Consider the following 2-player game:

• Nature randomly picks a program
• Each player plays a number in [0, infinity] inclusive in response to nature's move
• Take the minimum of the players’ numbers, and run the program for (up to) that many steps (unless both players chose infinity)
• If the program halts, the player who played the minimum number gains 1 point. If the program does not halt, that player loses 1 point. Any player who played a non-minimum number receives 0 points, and both players receive 0 if they both play infinity.

(Corner cases may be handled in whatever way best preserves the spirit of the problem - e.g. upper semicontinuity may be helpful.)

The question: does this game possess a computable Nash equilibrium?

Without the computability requirement, each player just plays the exact number of steps in which the program halts (or infinity, if it does not halt).

If you try the usual diagonalization argument for the halting problem, you'll find that an equilibrium exists in mixed strategies, so the obvious approach does not immediately work. Maybe there's some way to tweak it?

On the other hand, the equivalence of real closed fields means that finite games with computable payoffs have computable equilibria. This game is not finite, but the strategy space is closed and the payoffs computable, so maybe the same trick could be applied with Glicksberg's Theorem or something in that vein? The problem is, without the computability requirement, the equilibrium is in pure strategies, so any attempt to prove existence of a computable equilibrium using existence of a maybe-computable equilibrium has to explain why the equilibrium is downgraded from pure to mixed.

This seems like the sort of problem where people may not have addressed this exact question before, but might have looked at something similar. I haven't been able to turn up much, but if anyone knows of something in spirit, please let me know!

Motivation: there's a common intuition that self-reference is the main block to computability - i.e., that any uncomputable problem somehow embeds self-reference. If a game roughly like this has a computable Nash equilibrium, it would provide evidence for that intuition.

UPDATE: To clarify, the equilibrium should be "computable" in the sense of computable real numbers: the probabilities describing the mixed strategy distribution should be computable to arbitrary precision. (Note that only finitely many probabilities will be above any particular precision cutoff.) This also means that we can sample from an arbitrarily close approximation of the equilibrium strategy.

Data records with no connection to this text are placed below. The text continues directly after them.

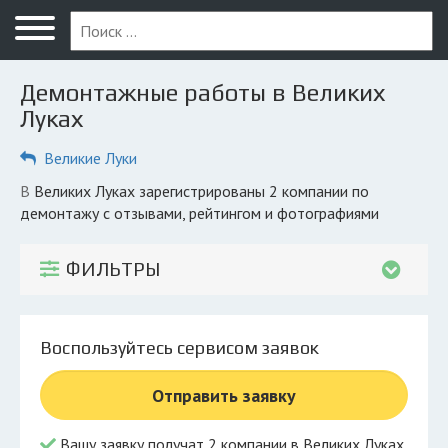
Меню
Главная
Демонтажные работы в Великих
Вопрос юристу
Луках
Великие Луки
Великие Луки
ПОЛЬЗОВАТЕЛЯМ
в Великих Луках зарегистрированы 2 компании по
демонтажу с отзывами, рейтингом и фотографиями
Компании
Экоблог
ФИЛЬТРЫ
КОМПАНИЯМ
Личный кабинет
Воспользуйтесь сервисом заявок
© 2026 Все права защищены
Отправить заявку
Вашу заявку получат 2 компании в Великих Луках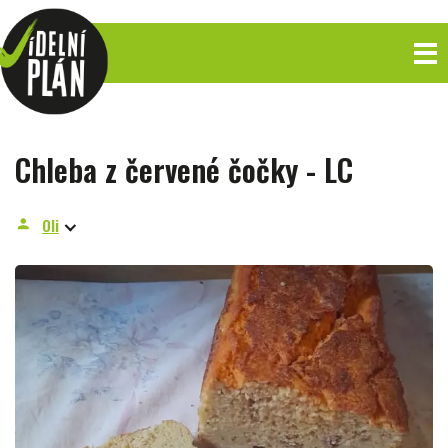
Chleba z červené čočky - LC
Oli
person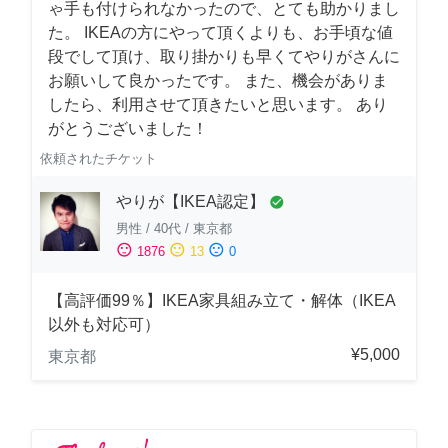
ゃ手も付けられなかったので、とても助かりまし
た。 IKEAの方にやって頂くよりも、お手頃な値
段でして頂け、取り掛かりも早くてやりがさんに
お願いして良かったです。 また、機会がありま
したら、利用させて頂きたいと思います。 あり
がとうございました！
依頼されたチケット
やりが【IKEA認定】
check_circle
男性
/
40代
/
東京都
sentiment_satisfied
sentiment_neutral
sentiment_dissatisfied
1876
13
0
【高評価99％】IKEA家具組み立て・解体（IKEA
以外も対応可）
¥5,000
東京都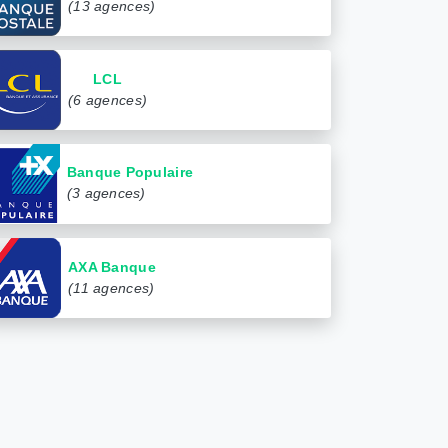
(13 agences)
LCL
(6 agences)
Banque Populaire
(3 agences)
AXA Banque
(11 agences)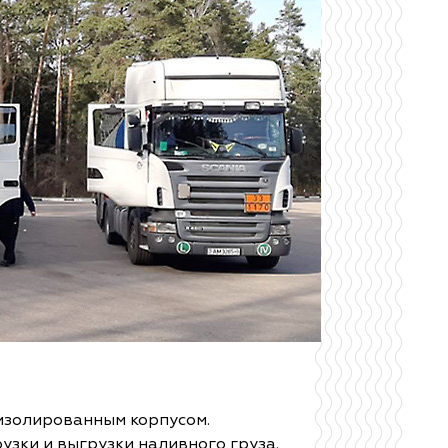
изолированным корпусом.
узки и выгрузки наливного груза.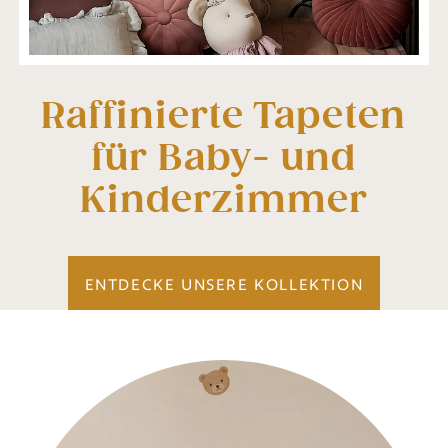
Raffinierte Tapeten
für Baby- und
Kinderzimmer
ENTDECKE UNSERE KOLLEKTION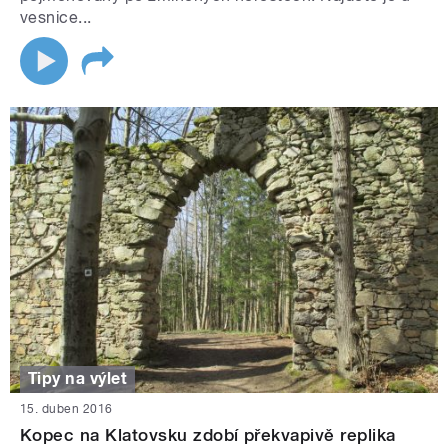
vesnice...
Tipy na výlet
15. duben 2016
Kopec na Klatovsku zdobí překvapivě replika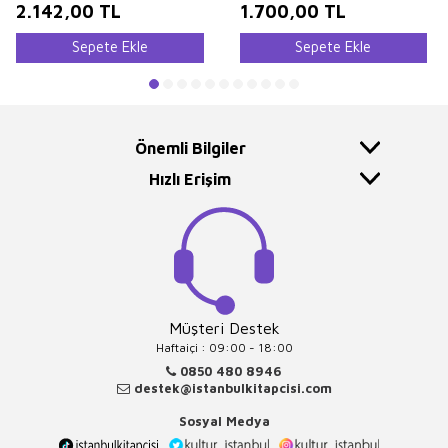
2.142,00
TL
1.700,00
TL
Sepete Ekle
Sepete Ekle
Önemli Bilgiler
Hızlı Erişim
Müşteri Destek
Haftaiçi : 09:00 - 18:00
0850 480 8946
destek@istanbulkitapcisi.com
Sosyal Medya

• Does your update also regard the plays as computable real numbers? ​ (i.e., can they play a number with probability 1 without knowing whether-or-not that number is infinity?) ​ ​ ​ ​ – user6973 Oct 17 '17 at 6:00
• Are we allowed to know the opponent's distribution? – Bjørn Kjos-Hanssen Oct 17 '17 at 6:27
• Ricky: the plays could be regarded as computable reals, but truncating to an integer should dominate any non-integer finite play, since a program will only run for an integer number of steps (or infinity). I'm not sure I understand your parenthesized example though, so I may be misunderstanding your question. – John Wentworth Oct 17 '17 at 7:32
• Bjørn: Yes. Assume nature's distribution is known and places nonzero weight on all valid programs. Also assume that each player knows the other player's strategy (i.e. distribution). – John Wentworth Oct 17 '17 at 7:34
• @johnwentworth, use @ or they can't see your responce. – rus9384 Oct 17 '17 at 9:20

Even if you have a one-player game there is no computable equilibrium. Consider nature putting probability $1/2^i$ on program $i$. Any computable strategy will achieve some value strictly less than one or you could use it to solve the halting problem. But you can achieve any value less than one by the strategy that for some fixed sufficiently large $t$, simulates nature's program $j$ for $t$ steps and outputs the number of steps it takes program $j$ to halt if $j$ halts in $t$ steps, infinity otherwise.